ASSIGNMENT: State how many lines in the entries below include the string "sigma", and give nothing beyond that number.
++++++++
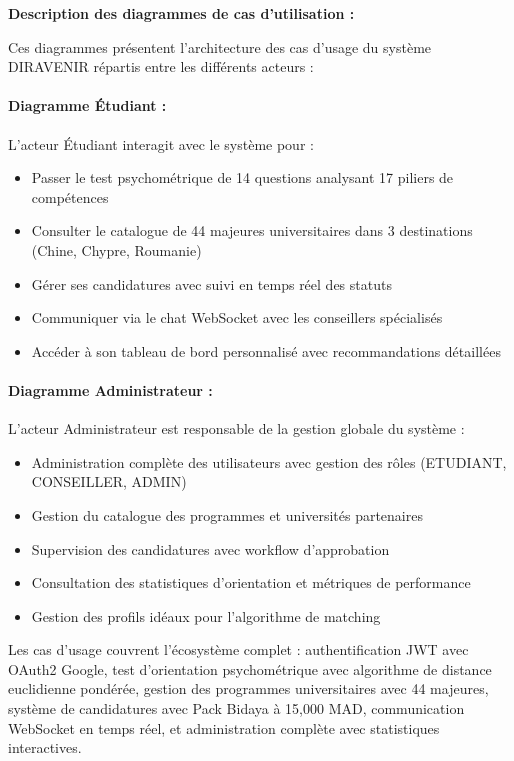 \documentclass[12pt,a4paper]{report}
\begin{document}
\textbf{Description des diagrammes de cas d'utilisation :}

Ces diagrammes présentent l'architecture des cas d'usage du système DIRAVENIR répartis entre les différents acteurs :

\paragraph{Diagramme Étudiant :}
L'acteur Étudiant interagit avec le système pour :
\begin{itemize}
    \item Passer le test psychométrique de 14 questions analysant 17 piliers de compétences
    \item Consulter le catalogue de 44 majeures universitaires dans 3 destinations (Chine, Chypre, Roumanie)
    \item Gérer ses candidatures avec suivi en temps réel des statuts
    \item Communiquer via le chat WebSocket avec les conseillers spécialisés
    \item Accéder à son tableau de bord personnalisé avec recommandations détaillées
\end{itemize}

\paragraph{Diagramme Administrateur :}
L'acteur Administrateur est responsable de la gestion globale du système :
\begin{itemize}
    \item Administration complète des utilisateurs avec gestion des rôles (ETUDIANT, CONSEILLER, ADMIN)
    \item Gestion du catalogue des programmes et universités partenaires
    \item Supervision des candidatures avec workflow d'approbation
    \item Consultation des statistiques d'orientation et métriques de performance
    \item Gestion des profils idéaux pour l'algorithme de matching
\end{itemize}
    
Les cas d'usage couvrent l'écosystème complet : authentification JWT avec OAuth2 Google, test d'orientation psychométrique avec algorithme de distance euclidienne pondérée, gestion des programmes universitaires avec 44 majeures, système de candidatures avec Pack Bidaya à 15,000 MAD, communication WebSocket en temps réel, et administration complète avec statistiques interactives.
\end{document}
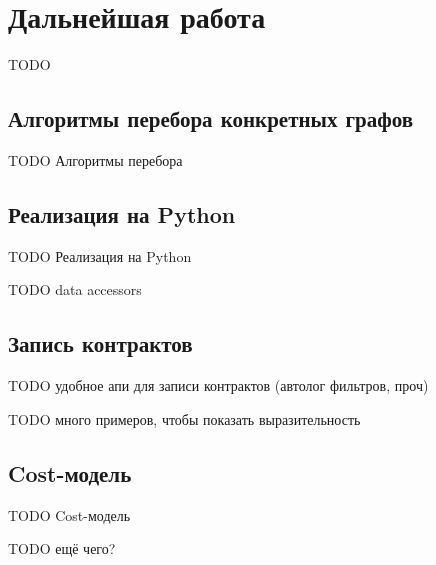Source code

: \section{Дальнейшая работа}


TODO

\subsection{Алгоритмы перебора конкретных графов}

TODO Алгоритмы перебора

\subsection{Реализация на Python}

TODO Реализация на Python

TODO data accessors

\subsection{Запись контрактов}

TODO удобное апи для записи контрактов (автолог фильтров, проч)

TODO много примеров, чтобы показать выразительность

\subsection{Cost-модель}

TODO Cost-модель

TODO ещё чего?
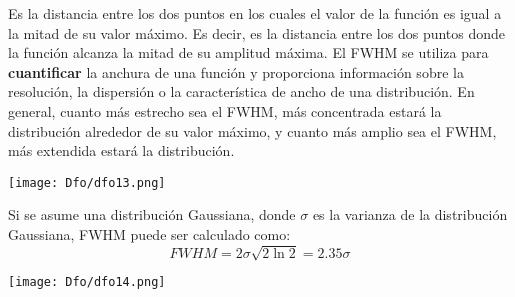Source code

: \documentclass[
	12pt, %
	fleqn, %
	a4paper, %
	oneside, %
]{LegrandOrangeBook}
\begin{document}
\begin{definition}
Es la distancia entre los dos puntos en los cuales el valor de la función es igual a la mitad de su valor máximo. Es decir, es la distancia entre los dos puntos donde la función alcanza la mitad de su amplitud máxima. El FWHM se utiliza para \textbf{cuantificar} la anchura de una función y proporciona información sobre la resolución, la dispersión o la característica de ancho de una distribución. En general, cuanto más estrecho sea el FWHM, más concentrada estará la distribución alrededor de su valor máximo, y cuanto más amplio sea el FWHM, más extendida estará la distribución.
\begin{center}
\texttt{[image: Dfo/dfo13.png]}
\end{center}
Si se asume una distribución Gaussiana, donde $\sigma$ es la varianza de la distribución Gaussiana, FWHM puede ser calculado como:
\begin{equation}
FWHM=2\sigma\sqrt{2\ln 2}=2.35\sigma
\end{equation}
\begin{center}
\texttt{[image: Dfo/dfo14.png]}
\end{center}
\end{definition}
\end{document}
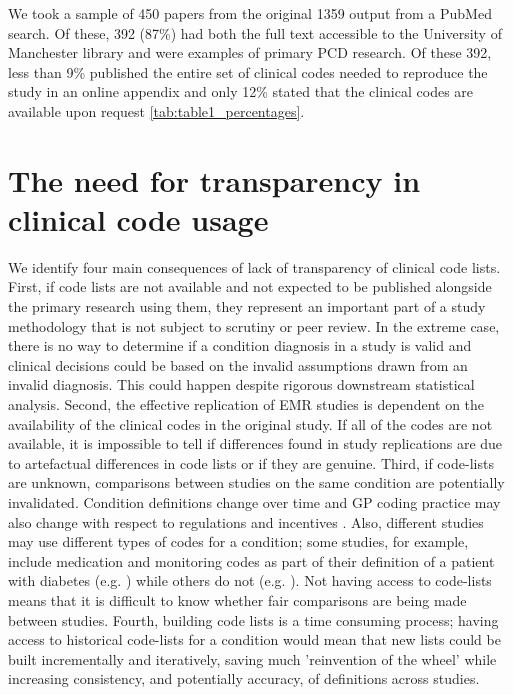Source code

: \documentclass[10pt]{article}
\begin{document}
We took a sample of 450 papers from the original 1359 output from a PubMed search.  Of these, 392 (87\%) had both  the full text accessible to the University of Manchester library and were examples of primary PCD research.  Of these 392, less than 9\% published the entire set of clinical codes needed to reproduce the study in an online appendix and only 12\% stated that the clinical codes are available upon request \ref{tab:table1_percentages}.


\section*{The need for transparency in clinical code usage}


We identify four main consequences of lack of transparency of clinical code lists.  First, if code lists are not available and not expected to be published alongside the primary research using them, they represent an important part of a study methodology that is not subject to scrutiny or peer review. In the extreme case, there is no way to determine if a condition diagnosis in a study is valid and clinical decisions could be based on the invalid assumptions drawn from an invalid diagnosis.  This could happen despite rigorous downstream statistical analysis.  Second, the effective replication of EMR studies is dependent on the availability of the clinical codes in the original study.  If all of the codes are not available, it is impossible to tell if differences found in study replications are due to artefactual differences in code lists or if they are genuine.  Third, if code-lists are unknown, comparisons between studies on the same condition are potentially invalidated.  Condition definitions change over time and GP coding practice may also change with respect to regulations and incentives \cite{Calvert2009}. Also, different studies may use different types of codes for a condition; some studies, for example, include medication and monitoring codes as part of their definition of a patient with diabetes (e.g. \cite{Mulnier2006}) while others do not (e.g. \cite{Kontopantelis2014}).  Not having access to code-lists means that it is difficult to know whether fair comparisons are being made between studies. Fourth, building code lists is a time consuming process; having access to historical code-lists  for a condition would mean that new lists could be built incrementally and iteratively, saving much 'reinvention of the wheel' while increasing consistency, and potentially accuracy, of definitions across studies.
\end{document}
++++++++
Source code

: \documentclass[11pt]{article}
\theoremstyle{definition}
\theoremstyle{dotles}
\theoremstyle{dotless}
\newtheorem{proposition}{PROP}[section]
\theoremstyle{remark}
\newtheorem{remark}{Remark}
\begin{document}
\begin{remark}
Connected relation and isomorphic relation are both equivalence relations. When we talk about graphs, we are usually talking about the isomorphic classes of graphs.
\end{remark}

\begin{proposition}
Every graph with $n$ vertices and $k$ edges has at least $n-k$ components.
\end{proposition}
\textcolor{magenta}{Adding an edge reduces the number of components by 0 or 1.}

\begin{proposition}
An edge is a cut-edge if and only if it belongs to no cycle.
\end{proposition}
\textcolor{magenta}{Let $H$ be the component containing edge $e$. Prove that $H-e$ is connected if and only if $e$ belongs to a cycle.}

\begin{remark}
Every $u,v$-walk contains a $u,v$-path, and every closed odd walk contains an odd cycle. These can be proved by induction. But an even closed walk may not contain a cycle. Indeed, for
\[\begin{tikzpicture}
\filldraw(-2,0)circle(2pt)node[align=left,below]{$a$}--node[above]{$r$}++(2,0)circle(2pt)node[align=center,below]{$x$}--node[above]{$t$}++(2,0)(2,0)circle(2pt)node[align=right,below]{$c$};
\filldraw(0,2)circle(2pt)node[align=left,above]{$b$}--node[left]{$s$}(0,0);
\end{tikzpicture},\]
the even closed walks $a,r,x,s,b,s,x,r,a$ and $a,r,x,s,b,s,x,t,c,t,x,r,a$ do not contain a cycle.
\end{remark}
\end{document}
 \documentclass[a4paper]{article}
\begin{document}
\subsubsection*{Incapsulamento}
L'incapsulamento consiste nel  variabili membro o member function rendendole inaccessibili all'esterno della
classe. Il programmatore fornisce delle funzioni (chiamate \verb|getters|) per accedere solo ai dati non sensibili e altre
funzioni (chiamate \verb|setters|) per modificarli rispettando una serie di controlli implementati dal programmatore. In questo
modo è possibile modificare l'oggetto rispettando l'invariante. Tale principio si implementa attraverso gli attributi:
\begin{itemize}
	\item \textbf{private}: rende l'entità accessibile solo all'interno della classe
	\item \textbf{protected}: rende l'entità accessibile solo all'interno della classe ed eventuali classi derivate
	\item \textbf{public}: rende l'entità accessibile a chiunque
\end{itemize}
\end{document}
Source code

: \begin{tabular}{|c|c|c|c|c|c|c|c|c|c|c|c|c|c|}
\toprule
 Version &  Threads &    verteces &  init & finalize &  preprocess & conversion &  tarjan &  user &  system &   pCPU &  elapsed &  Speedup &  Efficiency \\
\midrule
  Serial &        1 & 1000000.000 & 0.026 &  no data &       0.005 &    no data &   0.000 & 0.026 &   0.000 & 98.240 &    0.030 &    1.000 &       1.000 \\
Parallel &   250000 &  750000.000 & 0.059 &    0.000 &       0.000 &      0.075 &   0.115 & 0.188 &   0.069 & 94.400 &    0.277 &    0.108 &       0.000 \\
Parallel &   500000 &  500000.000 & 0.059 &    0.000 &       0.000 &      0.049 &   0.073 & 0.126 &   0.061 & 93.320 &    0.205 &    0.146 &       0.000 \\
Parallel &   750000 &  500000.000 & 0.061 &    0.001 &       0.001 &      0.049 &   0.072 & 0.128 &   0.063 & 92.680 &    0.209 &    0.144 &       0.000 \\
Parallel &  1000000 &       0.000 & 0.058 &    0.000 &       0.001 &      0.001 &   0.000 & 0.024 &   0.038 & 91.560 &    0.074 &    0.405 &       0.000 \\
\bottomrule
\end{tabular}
++++++++
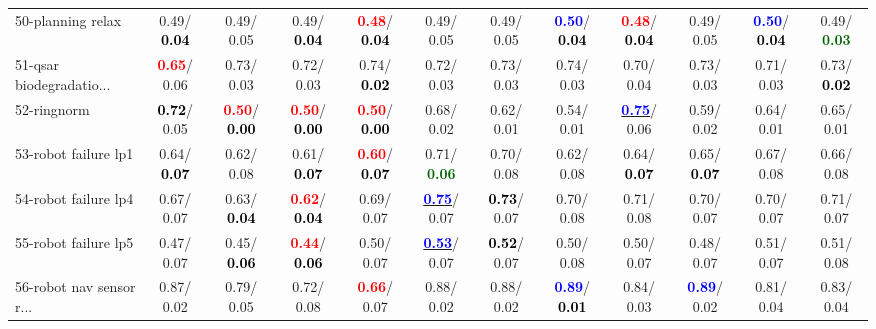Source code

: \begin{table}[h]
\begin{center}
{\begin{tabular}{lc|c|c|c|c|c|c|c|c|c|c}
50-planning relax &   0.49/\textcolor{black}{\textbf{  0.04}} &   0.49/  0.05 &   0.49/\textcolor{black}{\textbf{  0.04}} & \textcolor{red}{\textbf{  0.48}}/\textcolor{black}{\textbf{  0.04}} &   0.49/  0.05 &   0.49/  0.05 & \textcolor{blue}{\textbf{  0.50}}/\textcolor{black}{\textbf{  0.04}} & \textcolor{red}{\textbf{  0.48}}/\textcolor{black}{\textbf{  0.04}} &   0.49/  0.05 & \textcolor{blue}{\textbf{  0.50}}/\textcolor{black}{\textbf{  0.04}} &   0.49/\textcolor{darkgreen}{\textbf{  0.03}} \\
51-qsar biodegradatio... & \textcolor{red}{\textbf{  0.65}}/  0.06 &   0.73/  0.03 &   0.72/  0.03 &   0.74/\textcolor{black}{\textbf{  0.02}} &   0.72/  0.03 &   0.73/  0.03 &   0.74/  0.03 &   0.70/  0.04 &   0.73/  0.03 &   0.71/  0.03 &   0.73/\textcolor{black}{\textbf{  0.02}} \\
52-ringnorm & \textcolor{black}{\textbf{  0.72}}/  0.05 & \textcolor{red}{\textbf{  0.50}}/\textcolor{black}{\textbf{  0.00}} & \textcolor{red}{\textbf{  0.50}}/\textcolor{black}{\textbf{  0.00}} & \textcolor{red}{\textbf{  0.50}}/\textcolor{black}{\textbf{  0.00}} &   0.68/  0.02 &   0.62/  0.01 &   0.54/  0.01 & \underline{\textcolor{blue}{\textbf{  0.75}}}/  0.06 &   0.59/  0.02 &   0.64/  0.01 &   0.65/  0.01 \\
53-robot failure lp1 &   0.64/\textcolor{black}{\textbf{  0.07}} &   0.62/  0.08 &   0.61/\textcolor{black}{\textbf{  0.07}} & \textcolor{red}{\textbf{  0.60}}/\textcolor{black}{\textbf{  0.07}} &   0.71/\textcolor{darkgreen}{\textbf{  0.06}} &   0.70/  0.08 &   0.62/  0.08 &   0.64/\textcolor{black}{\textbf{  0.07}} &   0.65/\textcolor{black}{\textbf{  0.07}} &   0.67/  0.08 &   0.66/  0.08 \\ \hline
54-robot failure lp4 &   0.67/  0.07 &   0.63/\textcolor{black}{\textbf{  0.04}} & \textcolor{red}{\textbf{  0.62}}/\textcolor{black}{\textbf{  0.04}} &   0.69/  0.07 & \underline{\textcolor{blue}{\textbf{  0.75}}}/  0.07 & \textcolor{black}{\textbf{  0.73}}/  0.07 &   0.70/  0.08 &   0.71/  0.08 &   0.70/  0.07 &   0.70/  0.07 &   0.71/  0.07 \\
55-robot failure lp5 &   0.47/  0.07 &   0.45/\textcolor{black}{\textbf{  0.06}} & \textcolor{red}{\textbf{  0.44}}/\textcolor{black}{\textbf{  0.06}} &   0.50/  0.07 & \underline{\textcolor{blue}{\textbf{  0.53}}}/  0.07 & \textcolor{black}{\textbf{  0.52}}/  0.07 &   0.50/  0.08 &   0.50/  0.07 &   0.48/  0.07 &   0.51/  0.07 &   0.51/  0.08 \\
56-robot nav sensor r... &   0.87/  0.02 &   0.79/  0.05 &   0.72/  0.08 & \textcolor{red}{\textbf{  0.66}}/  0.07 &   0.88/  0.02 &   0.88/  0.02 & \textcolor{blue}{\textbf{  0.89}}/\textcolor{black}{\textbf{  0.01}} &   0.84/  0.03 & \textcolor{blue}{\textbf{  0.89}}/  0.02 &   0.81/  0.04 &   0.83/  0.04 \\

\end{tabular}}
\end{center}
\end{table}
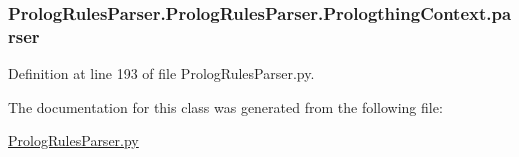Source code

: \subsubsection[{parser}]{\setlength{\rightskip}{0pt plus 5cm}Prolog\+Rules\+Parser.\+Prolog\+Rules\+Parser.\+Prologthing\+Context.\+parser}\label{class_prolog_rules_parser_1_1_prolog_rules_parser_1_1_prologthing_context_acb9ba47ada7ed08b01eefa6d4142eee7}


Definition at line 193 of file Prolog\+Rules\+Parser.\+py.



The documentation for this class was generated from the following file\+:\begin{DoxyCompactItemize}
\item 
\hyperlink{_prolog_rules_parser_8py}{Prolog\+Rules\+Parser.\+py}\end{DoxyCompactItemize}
++++++++
EXERCISE SOLUTION: 2